Township in Ohio, US

Pierce Township is one of the fourteen townships of Clermont County, Ohio, United States. The population was 15,096 at the 2020 census.

==Geography==
Located in the western part of the county along the Ohio River, it borders the following townships:
- Union Township - north
- Batavia Township - northeast
- Monroe Township - southeast
- Ohio Township - south
- Anderson Township, Hamilton County - northwest
Campbell County, Kentucky lies across the Ohio River to the southwest.

Parts of the former village and census-designated place of Amelia (dissolved in 2019) are located in eastern Pierce Township.
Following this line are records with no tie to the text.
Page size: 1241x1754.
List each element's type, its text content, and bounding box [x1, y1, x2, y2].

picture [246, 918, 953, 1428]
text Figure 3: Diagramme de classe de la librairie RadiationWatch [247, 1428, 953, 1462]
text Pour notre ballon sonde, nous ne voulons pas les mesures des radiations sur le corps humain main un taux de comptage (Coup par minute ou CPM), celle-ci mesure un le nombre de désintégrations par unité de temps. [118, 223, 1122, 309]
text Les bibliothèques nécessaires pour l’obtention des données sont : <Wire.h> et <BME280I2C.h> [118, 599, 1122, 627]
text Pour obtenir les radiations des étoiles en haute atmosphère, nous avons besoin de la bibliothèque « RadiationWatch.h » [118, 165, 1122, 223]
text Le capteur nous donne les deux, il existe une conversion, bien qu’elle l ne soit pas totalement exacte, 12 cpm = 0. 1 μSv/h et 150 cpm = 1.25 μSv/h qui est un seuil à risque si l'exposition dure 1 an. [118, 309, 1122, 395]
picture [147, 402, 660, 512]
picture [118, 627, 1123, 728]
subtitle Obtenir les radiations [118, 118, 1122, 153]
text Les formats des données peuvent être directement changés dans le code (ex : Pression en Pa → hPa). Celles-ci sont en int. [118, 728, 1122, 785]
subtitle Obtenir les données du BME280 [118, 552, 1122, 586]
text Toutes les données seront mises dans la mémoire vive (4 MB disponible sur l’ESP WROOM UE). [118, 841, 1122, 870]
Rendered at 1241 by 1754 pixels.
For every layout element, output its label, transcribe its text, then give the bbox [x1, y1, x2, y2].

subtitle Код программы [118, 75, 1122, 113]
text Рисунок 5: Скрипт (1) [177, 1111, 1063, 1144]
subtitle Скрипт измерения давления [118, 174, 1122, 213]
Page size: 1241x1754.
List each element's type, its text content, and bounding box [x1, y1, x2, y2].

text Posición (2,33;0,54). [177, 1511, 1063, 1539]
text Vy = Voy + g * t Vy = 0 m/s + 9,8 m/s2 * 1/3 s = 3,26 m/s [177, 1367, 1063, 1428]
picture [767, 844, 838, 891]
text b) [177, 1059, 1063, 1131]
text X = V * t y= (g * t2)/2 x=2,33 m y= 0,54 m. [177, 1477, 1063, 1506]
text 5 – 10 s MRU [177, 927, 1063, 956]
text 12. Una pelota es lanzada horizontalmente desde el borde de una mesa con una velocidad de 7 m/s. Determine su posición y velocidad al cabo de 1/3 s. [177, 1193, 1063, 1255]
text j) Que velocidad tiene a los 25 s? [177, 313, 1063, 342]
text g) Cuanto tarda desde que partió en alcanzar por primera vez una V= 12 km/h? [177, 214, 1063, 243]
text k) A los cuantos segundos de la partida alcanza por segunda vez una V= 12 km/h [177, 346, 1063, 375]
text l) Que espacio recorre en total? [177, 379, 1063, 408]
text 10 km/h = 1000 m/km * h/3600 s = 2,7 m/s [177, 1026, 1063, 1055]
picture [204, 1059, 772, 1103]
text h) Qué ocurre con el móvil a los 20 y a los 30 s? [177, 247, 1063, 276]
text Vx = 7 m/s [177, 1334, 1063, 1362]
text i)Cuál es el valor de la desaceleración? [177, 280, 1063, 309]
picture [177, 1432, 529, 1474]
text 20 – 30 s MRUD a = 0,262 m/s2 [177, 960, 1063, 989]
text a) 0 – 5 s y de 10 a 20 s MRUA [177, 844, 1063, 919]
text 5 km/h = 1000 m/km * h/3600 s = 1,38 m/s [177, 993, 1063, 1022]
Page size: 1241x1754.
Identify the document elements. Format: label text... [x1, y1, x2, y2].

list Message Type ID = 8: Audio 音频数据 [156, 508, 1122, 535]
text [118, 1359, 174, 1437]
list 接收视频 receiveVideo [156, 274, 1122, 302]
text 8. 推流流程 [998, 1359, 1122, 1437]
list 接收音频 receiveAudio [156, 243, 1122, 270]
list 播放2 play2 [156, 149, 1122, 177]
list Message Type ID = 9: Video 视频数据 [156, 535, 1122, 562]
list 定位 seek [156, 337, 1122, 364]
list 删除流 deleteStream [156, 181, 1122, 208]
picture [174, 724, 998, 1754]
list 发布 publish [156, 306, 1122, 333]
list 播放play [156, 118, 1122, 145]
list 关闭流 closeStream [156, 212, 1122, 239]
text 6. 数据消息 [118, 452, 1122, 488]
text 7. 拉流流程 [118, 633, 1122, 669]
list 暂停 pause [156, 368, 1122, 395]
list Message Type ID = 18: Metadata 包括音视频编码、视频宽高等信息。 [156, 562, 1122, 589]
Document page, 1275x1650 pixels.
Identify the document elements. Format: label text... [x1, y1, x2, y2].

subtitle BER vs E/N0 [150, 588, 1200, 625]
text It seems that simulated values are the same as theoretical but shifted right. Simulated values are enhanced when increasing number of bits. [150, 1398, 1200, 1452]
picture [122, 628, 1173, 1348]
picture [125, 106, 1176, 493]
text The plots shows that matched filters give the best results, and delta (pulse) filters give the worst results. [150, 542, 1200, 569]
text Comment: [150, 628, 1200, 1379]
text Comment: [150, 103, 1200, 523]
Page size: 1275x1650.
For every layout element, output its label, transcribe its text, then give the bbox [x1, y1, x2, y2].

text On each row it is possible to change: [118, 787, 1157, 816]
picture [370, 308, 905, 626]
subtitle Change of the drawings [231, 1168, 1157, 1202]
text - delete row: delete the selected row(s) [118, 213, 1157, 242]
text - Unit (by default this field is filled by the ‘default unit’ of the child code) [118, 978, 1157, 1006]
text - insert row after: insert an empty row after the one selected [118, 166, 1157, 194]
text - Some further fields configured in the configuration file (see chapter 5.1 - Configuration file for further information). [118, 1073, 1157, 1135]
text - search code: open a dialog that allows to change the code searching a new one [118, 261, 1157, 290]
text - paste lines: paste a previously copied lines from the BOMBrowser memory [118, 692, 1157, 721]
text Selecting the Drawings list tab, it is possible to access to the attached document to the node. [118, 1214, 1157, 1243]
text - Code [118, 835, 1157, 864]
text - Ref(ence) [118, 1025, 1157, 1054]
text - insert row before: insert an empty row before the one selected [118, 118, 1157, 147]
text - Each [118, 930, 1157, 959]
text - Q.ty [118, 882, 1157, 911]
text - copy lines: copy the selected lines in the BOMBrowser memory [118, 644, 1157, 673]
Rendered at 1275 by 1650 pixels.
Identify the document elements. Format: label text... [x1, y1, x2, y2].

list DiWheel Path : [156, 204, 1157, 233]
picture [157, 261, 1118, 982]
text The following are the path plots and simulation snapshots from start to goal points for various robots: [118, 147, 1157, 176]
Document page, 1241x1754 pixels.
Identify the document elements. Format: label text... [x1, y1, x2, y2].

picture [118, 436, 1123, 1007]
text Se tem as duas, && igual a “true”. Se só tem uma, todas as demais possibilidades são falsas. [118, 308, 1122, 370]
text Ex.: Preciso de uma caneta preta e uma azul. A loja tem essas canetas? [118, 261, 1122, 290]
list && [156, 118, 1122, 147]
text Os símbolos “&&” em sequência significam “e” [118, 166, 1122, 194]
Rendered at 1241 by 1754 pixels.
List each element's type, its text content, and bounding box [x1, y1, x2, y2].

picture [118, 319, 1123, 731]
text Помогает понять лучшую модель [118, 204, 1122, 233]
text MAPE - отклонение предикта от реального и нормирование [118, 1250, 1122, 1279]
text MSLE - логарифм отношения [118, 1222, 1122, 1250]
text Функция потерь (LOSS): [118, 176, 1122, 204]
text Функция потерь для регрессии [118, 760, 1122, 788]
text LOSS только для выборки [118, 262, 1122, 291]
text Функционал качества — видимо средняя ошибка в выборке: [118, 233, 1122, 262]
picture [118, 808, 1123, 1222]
Part of the census-designated place of Withamsville is located in the township's northwest, and the unincorporated community of New Palestine is in the southwest of the township beside the river.

==Name and history==
It is the only Pierce Township statewide.

Pierce Township was established in 1853.

==Government==
The township is governed by a three-member board of trustees, who are elected in November of odd-numbered years to a four-year term beginning on the following January 1. Two are elected in the year after the presidential election and one is elected in the year before it. There is also an elected township fiscal officer, who serves a four-year term beginning on April 1 of the year after the election, which is held in November of the year before the presidential election. Vacancies in the fiscal officership or on the board of trustees are filled by the remaining trustees.